Data extracted from a collection
* * *
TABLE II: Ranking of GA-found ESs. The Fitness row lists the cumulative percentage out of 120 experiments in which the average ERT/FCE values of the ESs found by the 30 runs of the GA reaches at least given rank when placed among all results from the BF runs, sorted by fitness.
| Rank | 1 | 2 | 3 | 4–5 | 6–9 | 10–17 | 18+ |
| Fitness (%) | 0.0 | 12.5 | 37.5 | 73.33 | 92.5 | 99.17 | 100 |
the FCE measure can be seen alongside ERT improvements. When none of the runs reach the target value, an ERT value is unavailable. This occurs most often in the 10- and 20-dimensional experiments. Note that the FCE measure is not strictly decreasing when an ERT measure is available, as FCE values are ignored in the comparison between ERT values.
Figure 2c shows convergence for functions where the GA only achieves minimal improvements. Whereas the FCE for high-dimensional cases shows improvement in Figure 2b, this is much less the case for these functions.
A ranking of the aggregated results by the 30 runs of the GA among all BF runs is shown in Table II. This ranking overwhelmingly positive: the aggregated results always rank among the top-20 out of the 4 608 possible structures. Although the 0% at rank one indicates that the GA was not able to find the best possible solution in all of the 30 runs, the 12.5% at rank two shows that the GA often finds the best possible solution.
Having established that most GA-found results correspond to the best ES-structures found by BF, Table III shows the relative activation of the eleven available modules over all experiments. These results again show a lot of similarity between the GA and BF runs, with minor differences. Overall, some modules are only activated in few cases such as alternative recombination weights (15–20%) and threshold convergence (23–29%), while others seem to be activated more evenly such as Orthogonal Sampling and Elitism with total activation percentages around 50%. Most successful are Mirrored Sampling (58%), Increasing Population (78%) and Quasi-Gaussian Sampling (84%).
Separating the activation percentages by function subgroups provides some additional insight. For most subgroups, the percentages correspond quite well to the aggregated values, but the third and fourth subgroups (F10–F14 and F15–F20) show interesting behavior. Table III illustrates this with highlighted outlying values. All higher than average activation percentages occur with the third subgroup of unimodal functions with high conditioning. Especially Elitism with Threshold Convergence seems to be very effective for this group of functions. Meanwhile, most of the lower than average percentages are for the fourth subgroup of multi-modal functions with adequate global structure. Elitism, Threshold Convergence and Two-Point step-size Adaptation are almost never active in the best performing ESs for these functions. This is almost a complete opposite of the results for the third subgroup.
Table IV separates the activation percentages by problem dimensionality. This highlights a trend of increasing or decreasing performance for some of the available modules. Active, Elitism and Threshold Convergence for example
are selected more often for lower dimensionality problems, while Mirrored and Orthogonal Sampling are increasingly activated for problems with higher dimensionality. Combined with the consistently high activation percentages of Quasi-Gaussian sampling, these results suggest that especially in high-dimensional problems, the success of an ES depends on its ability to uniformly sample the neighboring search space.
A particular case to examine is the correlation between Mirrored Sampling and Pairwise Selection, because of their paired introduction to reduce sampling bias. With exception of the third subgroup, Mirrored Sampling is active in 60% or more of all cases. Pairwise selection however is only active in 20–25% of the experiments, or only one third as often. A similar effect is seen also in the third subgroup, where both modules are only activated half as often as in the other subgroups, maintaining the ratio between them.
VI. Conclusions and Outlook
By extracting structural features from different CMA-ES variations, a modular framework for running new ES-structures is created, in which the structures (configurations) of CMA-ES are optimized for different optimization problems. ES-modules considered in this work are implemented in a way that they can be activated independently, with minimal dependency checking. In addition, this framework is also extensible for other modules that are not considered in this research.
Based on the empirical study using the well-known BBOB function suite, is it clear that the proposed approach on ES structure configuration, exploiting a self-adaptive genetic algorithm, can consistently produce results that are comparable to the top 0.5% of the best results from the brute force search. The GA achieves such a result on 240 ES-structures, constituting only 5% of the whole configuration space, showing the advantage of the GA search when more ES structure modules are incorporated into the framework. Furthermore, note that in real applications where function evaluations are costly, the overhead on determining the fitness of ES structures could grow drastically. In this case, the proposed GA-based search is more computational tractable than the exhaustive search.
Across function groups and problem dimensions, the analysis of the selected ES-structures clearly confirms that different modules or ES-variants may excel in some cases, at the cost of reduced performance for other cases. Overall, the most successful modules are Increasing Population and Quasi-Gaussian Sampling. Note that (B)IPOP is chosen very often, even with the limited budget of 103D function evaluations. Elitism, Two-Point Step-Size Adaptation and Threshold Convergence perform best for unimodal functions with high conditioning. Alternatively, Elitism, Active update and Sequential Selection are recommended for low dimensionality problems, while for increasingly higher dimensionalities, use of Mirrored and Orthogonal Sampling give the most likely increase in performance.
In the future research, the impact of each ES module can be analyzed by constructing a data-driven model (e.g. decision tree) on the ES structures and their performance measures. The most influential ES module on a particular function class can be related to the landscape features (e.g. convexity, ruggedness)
* * *
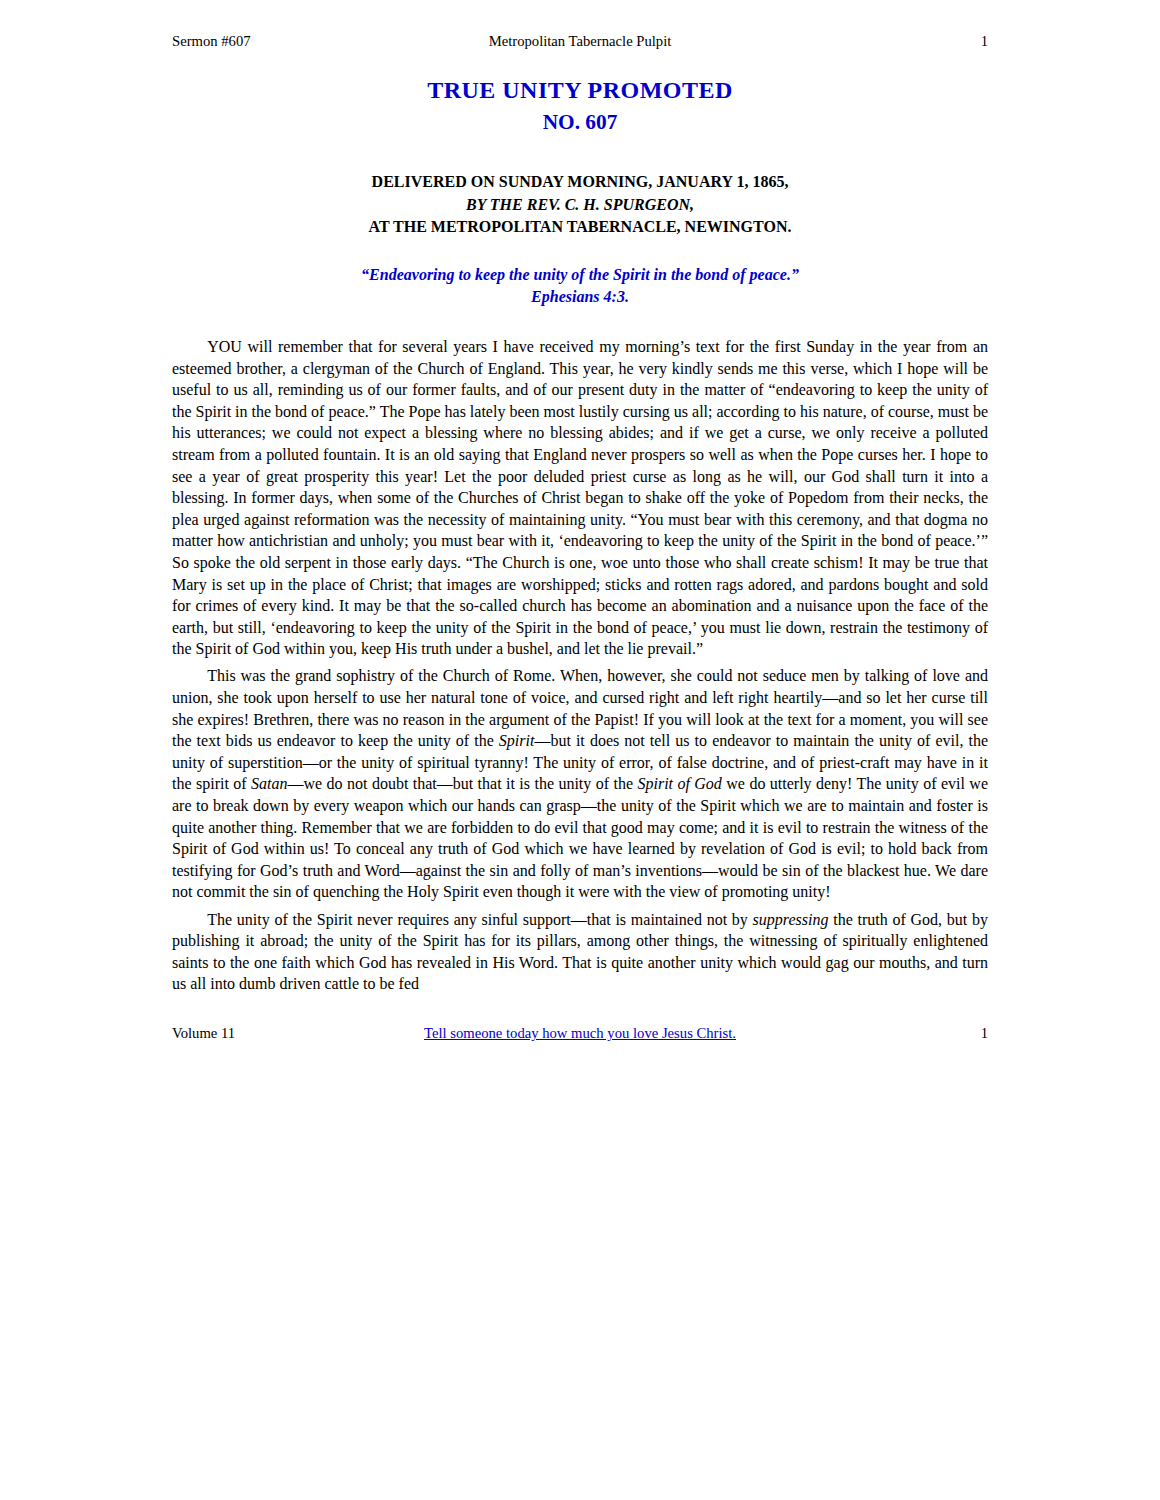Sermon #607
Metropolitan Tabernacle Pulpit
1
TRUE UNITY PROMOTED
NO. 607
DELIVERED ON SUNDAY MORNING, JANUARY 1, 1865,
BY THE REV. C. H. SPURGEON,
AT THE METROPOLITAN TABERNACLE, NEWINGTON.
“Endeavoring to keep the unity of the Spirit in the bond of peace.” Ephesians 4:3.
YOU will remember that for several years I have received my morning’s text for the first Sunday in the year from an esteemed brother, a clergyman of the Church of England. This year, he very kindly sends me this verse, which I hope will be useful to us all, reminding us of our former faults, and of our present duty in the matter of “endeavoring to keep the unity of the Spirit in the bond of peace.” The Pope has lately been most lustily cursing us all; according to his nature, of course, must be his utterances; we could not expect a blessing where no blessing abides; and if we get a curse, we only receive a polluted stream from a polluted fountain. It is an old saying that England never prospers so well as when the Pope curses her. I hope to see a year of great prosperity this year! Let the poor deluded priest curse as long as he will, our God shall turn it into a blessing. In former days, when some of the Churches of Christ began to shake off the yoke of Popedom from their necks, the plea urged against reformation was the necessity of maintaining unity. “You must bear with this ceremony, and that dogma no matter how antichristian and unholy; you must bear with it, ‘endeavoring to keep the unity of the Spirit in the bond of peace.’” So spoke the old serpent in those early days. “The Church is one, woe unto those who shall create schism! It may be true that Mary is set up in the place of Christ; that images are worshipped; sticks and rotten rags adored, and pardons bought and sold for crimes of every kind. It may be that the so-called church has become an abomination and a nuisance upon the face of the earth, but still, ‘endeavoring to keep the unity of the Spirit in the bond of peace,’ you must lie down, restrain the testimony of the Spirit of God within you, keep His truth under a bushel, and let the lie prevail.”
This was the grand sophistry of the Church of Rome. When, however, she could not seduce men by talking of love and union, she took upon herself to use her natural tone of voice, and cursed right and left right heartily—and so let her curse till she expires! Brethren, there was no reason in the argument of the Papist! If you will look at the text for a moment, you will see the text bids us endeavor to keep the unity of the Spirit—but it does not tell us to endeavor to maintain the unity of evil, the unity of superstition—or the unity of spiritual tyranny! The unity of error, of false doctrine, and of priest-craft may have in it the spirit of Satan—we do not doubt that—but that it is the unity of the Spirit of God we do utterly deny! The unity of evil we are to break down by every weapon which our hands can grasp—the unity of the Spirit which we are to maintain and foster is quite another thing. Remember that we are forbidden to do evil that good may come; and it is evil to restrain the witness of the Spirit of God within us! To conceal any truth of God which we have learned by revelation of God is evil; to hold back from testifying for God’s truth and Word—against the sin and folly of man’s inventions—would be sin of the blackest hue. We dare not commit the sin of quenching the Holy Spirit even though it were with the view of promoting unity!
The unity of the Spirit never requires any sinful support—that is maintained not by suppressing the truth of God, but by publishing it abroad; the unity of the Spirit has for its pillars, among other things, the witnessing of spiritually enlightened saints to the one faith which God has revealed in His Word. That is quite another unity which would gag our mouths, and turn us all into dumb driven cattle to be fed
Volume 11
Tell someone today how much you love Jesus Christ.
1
* * *
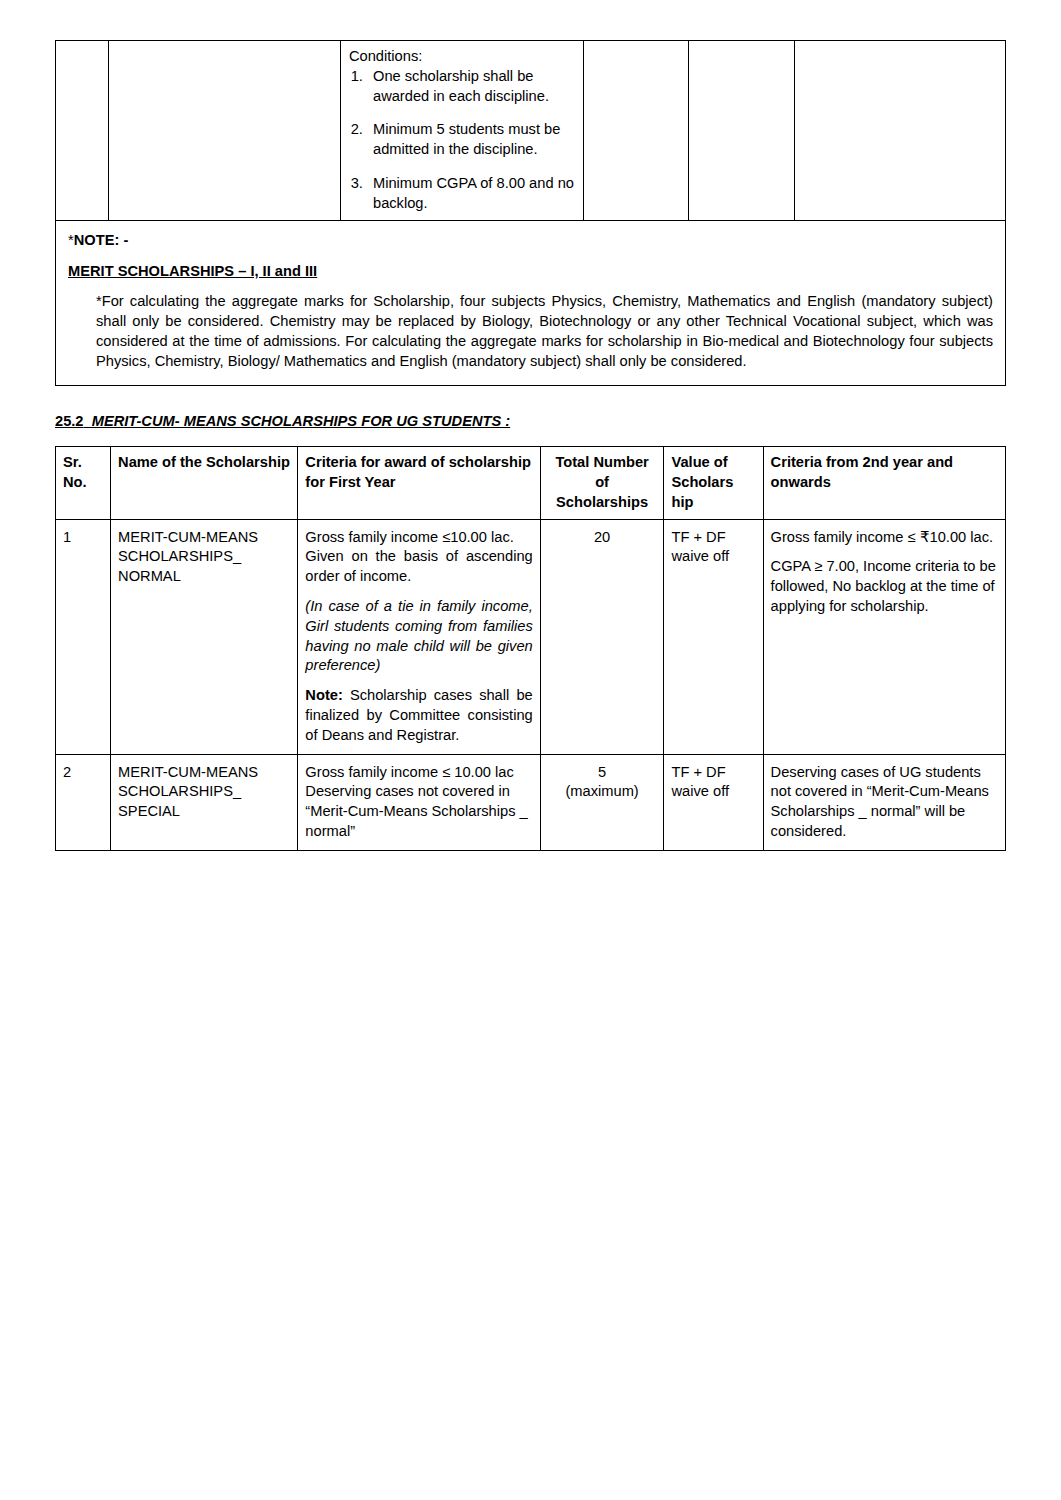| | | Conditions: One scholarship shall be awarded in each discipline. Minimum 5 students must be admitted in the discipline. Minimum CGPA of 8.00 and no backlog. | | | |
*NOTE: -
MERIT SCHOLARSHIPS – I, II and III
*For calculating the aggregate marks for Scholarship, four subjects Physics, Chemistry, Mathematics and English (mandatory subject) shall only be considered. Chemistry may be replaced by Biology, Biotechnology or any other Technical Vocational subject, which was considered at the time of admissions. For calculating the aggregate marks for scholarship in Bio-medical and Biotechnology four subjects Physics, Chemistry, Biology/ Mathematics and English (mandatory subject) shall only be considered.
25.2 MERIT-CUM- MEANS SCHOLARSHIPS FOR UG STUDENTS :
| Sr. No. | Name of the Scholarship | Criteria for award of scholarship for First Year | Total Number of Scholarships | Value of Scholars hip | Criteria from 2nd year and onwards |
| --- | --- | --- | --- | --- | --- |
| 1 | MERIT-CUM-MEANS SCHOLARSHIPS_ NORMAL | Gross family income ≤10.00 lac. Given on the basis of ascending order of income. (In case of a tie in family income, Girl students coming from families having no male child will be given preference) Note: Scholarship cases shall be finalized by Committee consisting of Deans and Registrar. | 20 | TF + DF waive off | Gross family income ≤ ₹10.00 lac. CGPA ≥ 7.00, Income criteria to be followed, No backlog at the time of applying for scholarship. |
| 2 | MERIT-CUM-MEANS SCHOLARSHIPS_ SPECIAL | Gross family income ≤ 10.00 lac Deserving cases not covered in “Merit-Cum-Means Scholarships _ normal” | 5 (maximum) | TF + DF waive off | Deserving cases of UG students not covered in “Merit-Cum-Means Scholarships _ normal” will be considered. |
* * *
*YOUR ASSIGNMENT*
Retype the portion of the data above that starts on the line with "Separating the activation" and finishes on the line with "are selected more", including both of those lines.

*ANSWER TO THIS EXERCISE*
Separating the activation percentages by function subgroups provides some additional insight. For most subgroups, the percentages correspond quite well to the aggregated values, but the third and fourth subgroups (F10–F14 and F15–F20) show interesting behavior. Table III illustrates this with highlighted outlying values. All higher than average activation percentages occur with the third subgroup of unimodal functions with high conditioning. Especially Elitism with Threshold Convergence seems to be very effective for this group of functions. Meanwhile, most of the lower than average percentages are for the fourth subgroup of multi-modal functions with adequate global structure. Elitism, Threshold Convergence and Two-Point step-size Adaptation are almost never active in the best performing ESs for these functions. This is almost a complete opposite of the results for the third subgroup.
Table IV separates the activation percentages by problem dimensionality. This highlights a trend of increasing or decreasing performance for some of the available modules. Active, Elitism and Threshold Convergence for example
are selected more often for lower dimensionality problems, while Mirrored and Orthogonal Sampling are increasingly activated for problems with higher dimensionality. Combined with the consistently high activation percentages of Quasi-Gaussian sampling, these results suggest that especially in high-dimensional problems, the success of an ES depends on its ability to uniformly sample the neighboring search space.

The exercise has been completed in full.